Escape Rating A-: I read this on Election Day and Ballot Counting Day (11/3 and 11/4) and it is impossible to separate my reading from real life events, going on in real time, that are the direct result of the actions and compromises that fill this book and our history.

So this is a book that made me think and feel a lot about this country and where it currently stands. About the work the Founders left for us to do, and about the difficulties involved in doing it.

But I need to talk about the book. First, it is imminently readable. It was so easy to just get sucked in and stay sucked, making it a perfect read for the occasion in multiple ways.

It probably helps that the story begins with Hamilton, and does so in such a way that it puts flesh on the bones of a story that we are now so familiar with. At this moment in time, Hamilton feels like the most accessible of the “founding fathers” so starting with him doesn’t just make sense but draws the reader right into the narrative.

So even though this book is heavily researched and has lots of footnotes and an extensive bibliography, it NEVER gets bogged down by that research. Instead it illuminates it in a way that brings these men, with all their flaws as well as their virtues, to life.

Although, speaking of illustrations, the print edition of this book is undoubtedly heavily illustrated. However, the eARC does not include the pictures. This is one of those times when I really, really wish I’d gotten a print copy to review, because the illustrations I have seen in various promotional materials for the book are both illustrative and gorgeous.

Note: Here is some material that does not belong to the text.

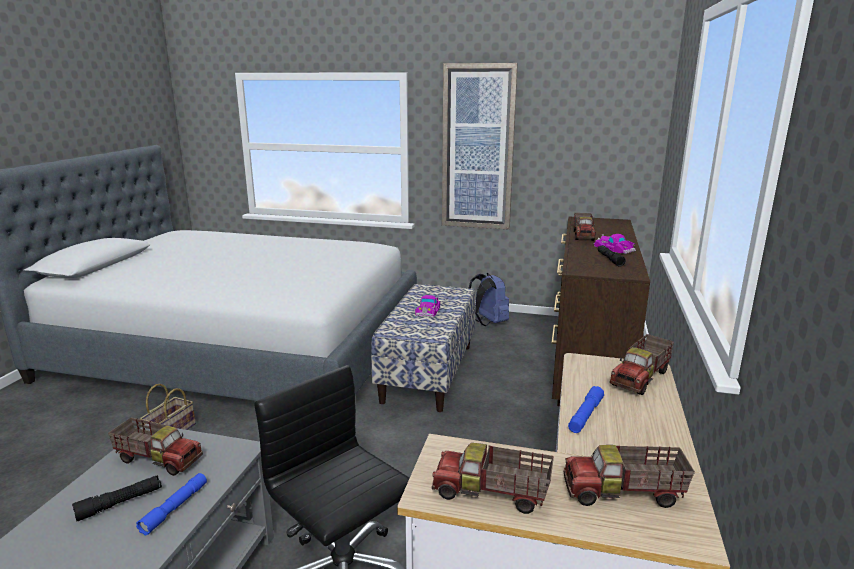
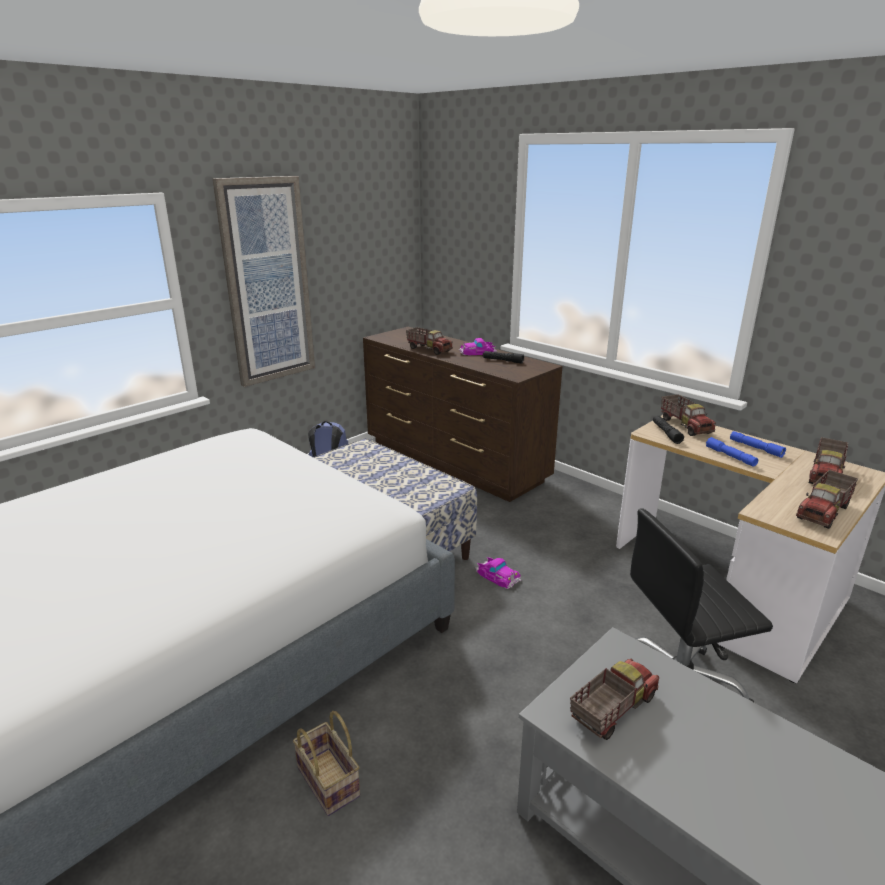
camera: 60 degrees left, 5 degrees up
black flashlight [72,475,162,521] -> black flashlight moved to [653,416,684,444]
blue flashlight [136,473,207,535] -> blue flashlight moved to [730,431,786,458]
toy car [415,295,440,317] -> toy car moved to [475,557,521,589]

As I said, I’m writing this review on November 4, which is Ballot Counting Day or Obsessive Doomscrolling Day or a nauseating combination of the two. That we have a country to vote in and vote for is the legacy of these three men among many others both sung and unsung. The compromises that they enshrined in the U.S. Constitution in order to get both abolitionists and slaveholders, industrial states and farming states, those who feared the government would be overwhelmed by masses of urban voters and those who feared that lower-population rural voters would hold back progress brought us the U.S. Senate as it is currently configured and the Electoral College.

They respected each other – whether they could stand each other or not – and they compromised so that we’d have a country to improve upon. Their work is done. Our work continues. After all, they didn’t leave us “a more perfect union” – only the tools with which to achieve it.